The traditional term data refers to facts concerning objects and events that can be recorded on computer storage media (Hoffer, Prescott, & Topi, 2009, p.6).For example a customer database might include facts like customer name, address, and telephone number. This type of data is called “structured data”. Structured data are stored in a table format and are found in traditional databases and data warehouses (p.6).
The traditional definition of data has to be expanded to reflect current databases which are used to store objects such as maps, photos, sound images, and videos in addition to structured data (Hoffer et al, 2009, p.6). For example a current customer database that has customer name, address, and phone number might also include a photo of the customer. This is referred to as unstructured data (p.7). Unstructured data requires more storage space than structured data. This increase in data size requires a good understanding of data retrieval methods in order to meet the response times that the end user is expecting. Data can now be defined as stored representations of objects and events that are important and having meaning to the end user (Hoffer et al, 2009, p.8). This includes both structured and unstructured data usually combined to create a multimedia environment for the end user.

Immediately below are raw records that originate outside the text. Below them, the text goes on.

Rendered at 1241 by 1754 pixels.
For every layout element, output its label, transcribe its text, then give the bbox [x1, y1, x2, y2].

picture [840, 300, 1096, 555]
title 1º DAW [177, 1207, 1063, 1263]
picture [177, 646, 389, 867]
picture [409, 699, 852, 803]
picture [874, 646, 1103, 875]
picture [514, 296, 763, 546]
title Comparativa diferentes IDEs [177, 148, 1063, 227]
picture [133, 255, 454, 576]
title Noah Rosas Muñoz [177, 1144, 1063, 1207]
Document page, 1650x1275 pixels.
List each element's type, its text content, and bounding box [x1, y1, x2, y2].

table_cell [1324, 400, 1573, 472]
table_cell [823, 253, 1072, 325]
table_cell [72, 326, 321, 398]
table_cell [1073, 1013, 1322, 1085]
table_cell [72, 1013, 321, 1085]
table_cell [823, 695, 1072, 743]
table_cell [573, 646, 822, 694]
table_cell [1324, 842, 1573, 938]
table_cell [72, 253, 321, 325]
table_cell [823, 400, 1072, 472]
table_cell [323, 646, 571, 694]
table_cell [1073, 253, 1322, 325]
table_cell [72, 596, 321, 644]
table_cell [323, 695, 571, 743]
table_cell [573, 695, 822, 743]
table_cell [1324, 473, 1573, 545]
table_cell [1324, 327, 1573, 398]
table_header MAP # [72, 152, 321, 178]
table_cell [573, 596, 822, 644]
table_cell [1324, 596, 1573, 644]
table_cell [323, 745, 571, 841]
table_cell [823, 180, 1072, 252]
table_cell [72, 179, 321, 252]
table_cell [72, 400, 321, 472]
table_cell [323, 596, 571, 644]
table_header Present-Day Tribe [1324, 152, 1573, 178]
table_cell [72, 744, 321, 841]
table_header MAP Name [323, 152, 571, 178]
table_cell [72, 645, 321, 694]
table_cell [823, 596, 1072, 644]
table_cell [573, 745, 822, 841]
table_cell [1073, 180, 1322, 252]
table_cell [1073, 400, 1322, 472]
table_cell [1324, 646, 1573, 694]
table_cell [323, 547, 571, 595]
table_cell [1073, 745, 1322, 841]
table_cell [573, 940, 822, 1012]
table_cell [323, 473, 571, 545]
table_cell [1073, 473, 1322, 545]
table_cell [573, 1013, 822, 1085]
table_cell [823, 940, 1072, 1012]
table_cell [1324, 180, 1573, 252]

The management of unstructured data has long been acknowledged as one of the most important unresolved problems in regards to data management and business intelligence (BI) (Manoj & Deepak, 2011). The biggest reason for this problem is that methods, tools, and systems that are successful at converting structured data into BI are ineffective for use on unstructured data. It is a fact that large amounts of information can now be shared by organizations worldwide over the Internet (Manoj & Deepak, 2011). This worldwide information explosion has resulted in new ways to create tools, methods, and systems for data management and BI with the primary focus being on unstructured data.
The Internet is best known as a huge repository of shared documents, but it also contains a large amount of structured data covering a wide range of topics including product, financial, public records, scientific, hobby related, and government (Cafarella, & Madhavan, 2011). Structured data on the web is similar to traditional data that is managed by commercial database systems. However it also reflects some different characteristics of its own. For example because it is embedded in text web pages it must be extracted before it can be used. There is not a centralized data design such as in traditional database systems and unlike those systems that focus on one domain, web data covers everything (Cafarella, & Madhavan, 2011). Most existing database systems do not address these challenges because they assume that their data is modeled within a well-defined domain (p.72).
A third category of data sits between structured and unstructured data (and is a result of Web 2.0 technologies) is called social data (Chapman, 2010). Social data is structured data that contains a presentation layer. For example Blog entries look like unstructured documents with paragraphs of text and their associated headings. But a Blog entry may actually be stored on a SharePoint server as structured data in a SQL database.
For enterprise content management purposes social data looks like unstructured data to the end user, but the underlying content has some predetermined structure (Chapman, 2010). The underlying content in most cases will be stored in a rational database. In others such as HTML and XML the underlying content is embedded in the actual object. From an enterprise records management perspective, decisions have to be made on whether to retain a copy of both the data and presentation layers of social data or a standalone copy that combines both the data and presentation layers into one (Chapman, 2010). For example to store a web page should you store both the HTML file and associated style sheets, or should the web page be rendered into just one PDF document and stored.